Court Opinion

ID: 7588301
Source: CourtListenerOpinion
Date Created: 2022-07-29 06:40:30.633724+00
Date Added: 2024-06-11T16:24:37.264893
License: Public Domain

WILLIAMS, Judge,
concurring.
Although I cannot say an award of $150,-000 for wrongful death of Dennis Anderson is clearly wrong, I find fault with the majority opinion due to its failure to address a disparity in the trial court’s reasons for judgment. The comments of the lower court reflect that it considered $250,000 to be the appropriate wrongful death award. Nevertheless, it reduced the jury’s award to $150,000.
In its written reasons, the trial court stated “it has examined the jurisprudence and finds that taking the oldest and highest prior award for the wrongful death of a child under the age of 7 years and adjusting same on the consumer price index, rounding, and taking cognizance of where we are in the state of our jurisprudential assessing of the ‘value’ of a child’s life, the maximum award for the wrongful death in this case is $150,000.00.” In note 3, however, the court indicated “... [t]he Court would quarrel with the present jurisprudential ‘value’ of a child’s life; the more appropriate value is $250,000.00 rather than the $150,000.00 the Court has fixed because it feels constrained to do so by the jurisprudence.”

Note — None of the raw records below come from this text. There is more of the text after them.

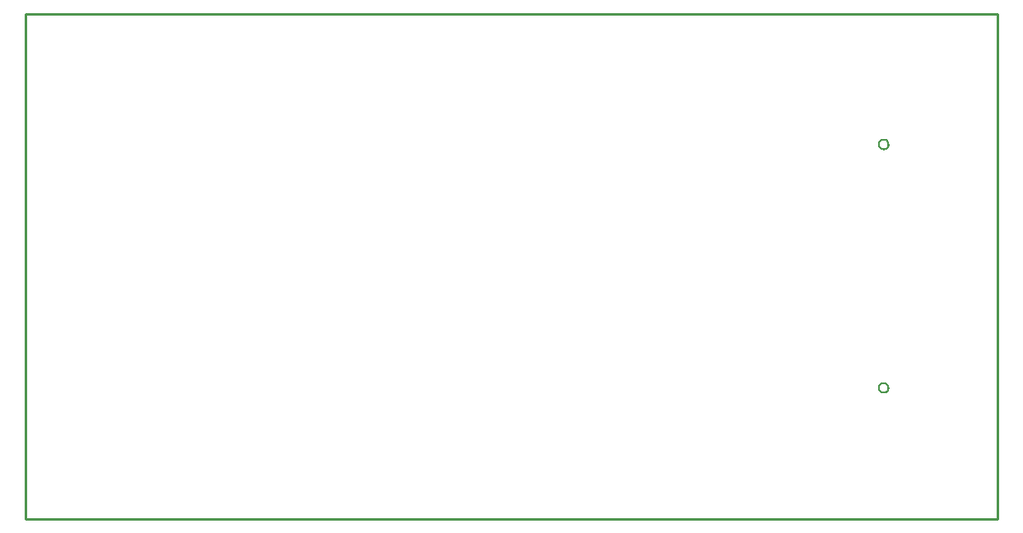
<source format=gbr>
G75*
G70*
%OFA0B0*%
%FSLAX24Y24*%
%IPPOS*%
%LPD*%
%AMOC8*
5,1,8,0,0,1.08239X$1,22.5*
%
%ADD10C,0.0100*%
%ADD11C,0.0000*%
%ADD12C,0.0060*%
D10*
X000151Y002338D02*
X039128Y002338D01*
X039521Y002338D01*
X039521Y022811D01*
X000151Y022811D01*
X000151Y002338D01*
X039128Y002338D02*
X039151Y002338D01*
D11*
X034701Y007658D02*
X034703Y007686D01*
X034709Y007714D01*
X034719Y007741D01*
X034733Y007766D01*
X034750Y007789D01*
X034770Y007809D01*
X034793Y007826D01*
X034818Y007840D01*
X034845Y007850D01*
X034873Y007856D01*
X034901Y007858D01*
X034929Y007856D01*
X034957Y007850D01*
X034984Y007840D01*
X035009Y007826D01*
X035032Y007809D01*
X035052Y007789D01*
X035069Y007766D01*
X035083Y007741D01*
X035093Y007714D01*
X035099Y007686D01*
X035101Y007658D01*
X035099Y007630D01*
X035093Y007602D01*
X035083Y007575D01*
X035069Y007550D01*
X035052Y007527D01*
X035032Y007507D01*
X035009Y007490D01*
X034984Y007476D01*
X034957Y007466D01*
X034929Y007460D01*
X034901Y007458D01*
X034873Y007460D01*
X034845Y007466D01*
X034818Y007476D01*
X034793Y007490D01*
X034770Y007507D01*
X034750Y007527D01*
X034733Y007550D01*
X034719Y007575D01*
X034709Y007602D01*
X034703Y007630D01*
X034701Y007658D01*
X034701Y017518D02*
X034703Y017546D01*
X034709Y017574D01*
X034719Y017601D01*
X034733Y017626D01*
X034750Y017649D01*
X034770Y017669D01*
X034793Y017686D01*
X034818Y017700D01*
X034845Y017710D01*
X034873Y017716D01*
X034901Y017718D01*
X034929Y017716D01*
X034957Y017710D01*
X034984Y017700D01*
X035009Y017686D01*
X035032Y017669D01*
X035052Y017649D01*
X035069Y017626D01*
X035083Y017601D01*
X035093Y017574D01*
X035099Y017546D01*
X035101Y017518D01*
X035099Y017490D01*
X035093Y017462D01*
X035083Y017435D01*
X035069Y017410D01*
X035052Y017387D01*
X035032Y017367D01*
X035009Y017350D01*
X034984Y017336D01*
X034957Y017326D01*
X034929Y017320D01*
X034901Y017318D01*
X034873Y017320D01*
X034845Y017326D01*
X034818Y017336D01*
X034793Y017350D01*
X034770Y017367D01*
X034750Y017387D01*
X034733Y017410D01*
X034719Y017435D01*
X034709Y017462D01*
X034703Y017490D01*
X034701Y017518D01*
D12*
X034703Y017526D02*
X034705Y017554D01*
X034711Y017582D01*
X034721Y017608D01*
X034734Y017633D01*
X034751Y017656D01*
X034771Y017676D01*
X034794Y017693D01*
X034819Y017706D01*
X034845Y017716D01*
X034873Y017722D01*
X034901Y017724D01*
X034929Y017722D01*
X034957Y017716D01*
X034983Y017706D01*
X035008Y017693D01*
X035031Y017676D01*
X035051Y017656D01*
X035068Y017633D01*
X035081Y017608D01*
X035091Y017582D01*
X035097Y017554D01*
X035099Y017526D01*
X035097Y017498D01*
X035091Y017470D01*
X035081Y017444D01*
X035068Y017419D01*
X035051Y017396D01*
X035031Y017376D01*
X035008Y017359D01*
X034983Y017346D01*
X034957Y017336D01*
X034929Y017330D01*
X034901Y017328D01*
X034873Y017330D01*
X034845Y017336D01*
X034819Y017346D01*
X034794Y017359D01*
X034771Y017376D01*
X034751Y017396D01*
X034734Y017419D01*
X034721Y017444D01*
X034711Y017470D01*
X034705Y017498D01*
X034703Y017526D01*
X034704Y007659D02*
X034706Y007687D01*
X034712Y007715D01*
X034722Y007741D01*
X034735Y007766D01*
X034752Y007788D01*
X034772Y007808D01*
X034794Y007825D01*
X034819Y007838D01*
X034845Y007848D01*
X034873Y007854D01*
X034901Y007856D01*
X034929Y007854D01*
X034957Y007848D01*
X034983Y007838D01*
X035008Y007825D01*
X035030Y007808D01*
X035050Y007788D01*
X035067Y007766D01*
X035080Y007741D01*
X035090Y007715D01*
X035096Y007687D01*
X035098Y007659D01*
X035096Y007631D01*
X035090Y007603D01*
X035080Y007577D01*
X035067Y007552D01*
X035050Y007530D01*
X035030Y007510D01*
X035008Y007493D01*
X034983Y007480D01*
X034957Y007470D01*
X034929Y007464D01*
X034901Y007462D01*
X034873Y007464D01*
X034845Y007470D01*
X034819Y007480D01*
X034794Y007493D01*
X034772Y007510D01*
X034752Y007530D01*
X034735Y007552D01*
X034722Y007577D01*
X034712Y007603D01*
X034706Y007631D01*
X034704Y007659D01*
M02*

</source>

The monetary value placed upon Dennis Anderson’s wrongful death is to be based upon the individual circumstances of this case, and not the amount awarded in prior wrongful death cases. Prior awards are only an aid for determining the excessiveness or inadequacy of an award, for instance, by showing a present award is greatly disproportionate to past awards for truly similar injuries. See Lang v. Prince, 447 So.2d 1112 (La.App. 1st Cir.1984), writ den., 450 So.2d 1309, 1311 (La.1984). Therefore, if the trial court considered $250,000 to be the highest award reasonably within the jury’s discretion, then the trial court was not constrained by jurisprudence to award a lesser amount.